START TEXT EXCERPT

History is further perverted in this nationalist version by declaring that the ideals of the French revolution were purely national, ignoring the proclamations within it relating to the rights of individuals, the freedom of individuals and the equality of individuals. In the first part of these two posts it was noted that for some Irish nationalists these “are not unequivocal concepts. There is no Union-wide consensus on what constitutes a higher or lower standard of protection of rights; there is no consensus on the source of human rights, such as the theory of natural law, whether secularly or religiously based, that would permit a rational analysis and evaluation of conflicting positions.” But we are expected to believe such problems of unequivocal definition, consensus on source and application of rights, disappear within the nation, with all its minorities subservient to whatever the national ideal of these happens to be. Most important of all, the national definition of these non-unequivocal concepts is assumed to be superior to the different understandings of these concepts that arise from the class divisions within society. Instead these are assumed to be erased by unity behind a mythical ‘national interest’.

END TEXT EXCERPT
START DATA

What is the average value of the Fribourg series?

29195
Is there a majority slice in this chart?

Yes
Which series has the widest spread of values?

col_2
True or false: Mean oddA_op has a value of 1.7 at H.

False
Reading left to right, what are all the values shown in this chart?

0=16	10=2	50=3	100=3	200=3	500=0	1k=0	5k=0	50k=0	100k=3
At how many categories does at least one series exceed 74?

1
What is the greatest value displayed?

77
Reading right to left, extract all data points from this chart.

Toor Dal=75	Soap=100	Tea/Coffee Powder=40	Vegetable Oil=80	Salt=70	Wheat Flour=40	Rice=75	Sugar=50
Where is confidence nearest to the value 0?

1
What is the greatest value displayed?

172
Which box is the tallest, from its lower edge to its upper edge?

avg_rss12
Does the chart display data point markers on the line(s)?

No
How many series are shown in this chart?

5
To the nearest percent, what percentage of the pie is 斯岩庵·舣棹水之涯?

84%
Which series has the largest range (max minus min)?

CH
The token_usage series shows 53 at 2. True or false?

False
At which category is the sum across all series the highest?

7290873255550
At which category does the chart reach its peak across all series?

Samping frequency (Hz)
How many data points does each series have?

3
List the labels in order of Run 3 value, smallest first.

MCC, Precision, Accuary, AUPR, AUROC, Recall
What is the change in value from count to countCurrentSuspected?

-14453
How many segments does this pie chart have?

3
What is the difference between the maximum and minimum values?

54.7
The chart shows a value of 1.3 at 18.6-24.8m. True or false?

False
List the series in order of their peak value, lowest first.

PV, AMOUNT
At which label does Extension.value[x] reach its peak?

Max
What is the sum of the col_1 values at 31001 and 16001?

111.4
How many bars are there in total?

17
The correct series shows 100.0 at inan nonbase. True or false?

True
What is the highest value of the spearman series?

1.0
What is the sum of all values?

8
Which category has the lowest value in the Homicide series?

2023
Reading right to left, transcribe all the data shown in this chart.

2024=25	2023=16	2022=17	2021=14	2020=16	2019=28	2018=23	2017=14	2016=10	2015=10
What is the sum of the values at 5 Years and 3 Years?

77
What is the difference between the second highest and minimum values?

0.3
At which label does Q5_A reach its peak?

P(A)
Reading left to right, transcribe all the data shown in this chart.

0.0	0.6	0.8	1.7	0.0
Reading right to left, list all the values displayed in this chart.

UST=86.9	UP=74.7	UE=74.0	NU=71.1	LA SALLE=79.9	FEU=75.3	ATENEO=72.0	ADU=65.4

END DATA

ASSIGNMENT> Reproduce the entire passage on nationalism and the ideals of the French revolution word for word. This data is separate material and has no connection to the text.

EXERCISE RESULT>
History is further perverted in this nationalist version by declaring that the ideals of the French revolution were purely national, ignoring the proclamations within it relating to the rights of individuals, the freedom of individuals and the equality of individuals. In the first part of these two posts it was noted that for some Irish nationalists these “are not unequivocal concepts. There is no Union-wide consensus on what constitutes a higher or lower standard of protection of rights; there is no consensus on the source of human rights, such as the theory of natural law, whether secularly or religiously based, that would permit a rational analysis and evaluation of conflicting positions.” But we are expected to believe such problems of unequivocal definition, consensus on source and application of rights, disappear within the nation, with all its minorities subservient to whatever the national ideal of these happens to be. Most important of all, the national definition of these non-unequivocal concepts is assumed to be superior to the different understandings of these concepts that arise from the class divisions within society. Instead these are assumed to be erased by unity behind a mythical ‘national interest’.